Written task » Among the records below, find each line bearing the word "补助金额" and copy it.

Data supplied »
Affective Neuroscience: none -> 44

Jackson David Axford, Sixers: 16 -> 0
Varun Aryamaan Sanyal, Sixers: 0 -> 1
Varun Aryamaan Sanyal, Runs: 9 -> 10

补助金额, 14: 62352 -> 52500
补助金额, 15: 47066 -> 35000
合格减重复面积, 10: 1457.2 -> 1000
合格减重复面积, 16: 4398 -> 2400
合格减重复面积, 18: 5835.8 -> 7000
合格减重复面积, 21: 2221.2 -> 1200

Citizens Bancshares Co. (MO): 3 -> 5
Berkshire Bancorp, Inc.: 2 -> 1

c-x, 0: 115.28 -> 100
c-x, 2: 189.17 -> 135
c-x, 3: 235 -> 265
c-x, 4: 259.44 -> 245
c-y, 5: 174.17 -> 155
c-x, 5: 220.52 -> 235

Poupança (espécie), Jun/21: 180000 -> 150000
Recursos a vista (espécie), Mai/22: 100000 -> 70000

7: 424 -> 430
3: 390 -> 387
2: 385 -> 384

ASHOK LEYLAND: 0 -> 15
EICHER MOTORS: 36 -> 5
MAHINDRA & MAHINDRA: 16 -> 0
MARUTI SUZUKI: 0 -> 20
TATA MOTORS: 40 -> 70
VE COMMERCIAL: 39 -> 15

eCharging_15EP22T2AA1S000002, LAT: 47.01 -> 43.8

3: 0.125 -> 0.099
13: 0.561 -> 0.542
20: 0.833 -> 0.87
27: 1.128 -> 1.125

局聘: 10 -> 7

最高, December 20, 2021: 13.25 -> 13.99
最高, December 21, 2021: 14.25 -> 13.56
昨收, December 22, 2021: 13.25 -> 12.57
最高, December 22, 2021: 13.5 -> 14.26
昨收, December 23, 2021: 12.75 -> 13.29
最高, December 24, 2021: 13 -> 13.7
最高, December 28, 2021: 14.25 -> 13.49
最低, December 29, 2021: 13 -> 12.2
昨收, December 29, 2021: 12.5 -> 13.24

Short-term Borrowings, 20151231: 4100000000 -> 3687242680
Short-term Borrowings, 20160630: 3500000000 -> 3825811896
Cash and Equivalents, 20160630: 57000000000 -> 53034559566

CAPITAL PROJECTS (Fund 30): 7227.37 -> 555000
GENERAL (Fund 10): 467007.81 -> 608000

Exercise result »
补助金额, 14: 62352 -> 52500
补助金额, 15: 47066 -> 35000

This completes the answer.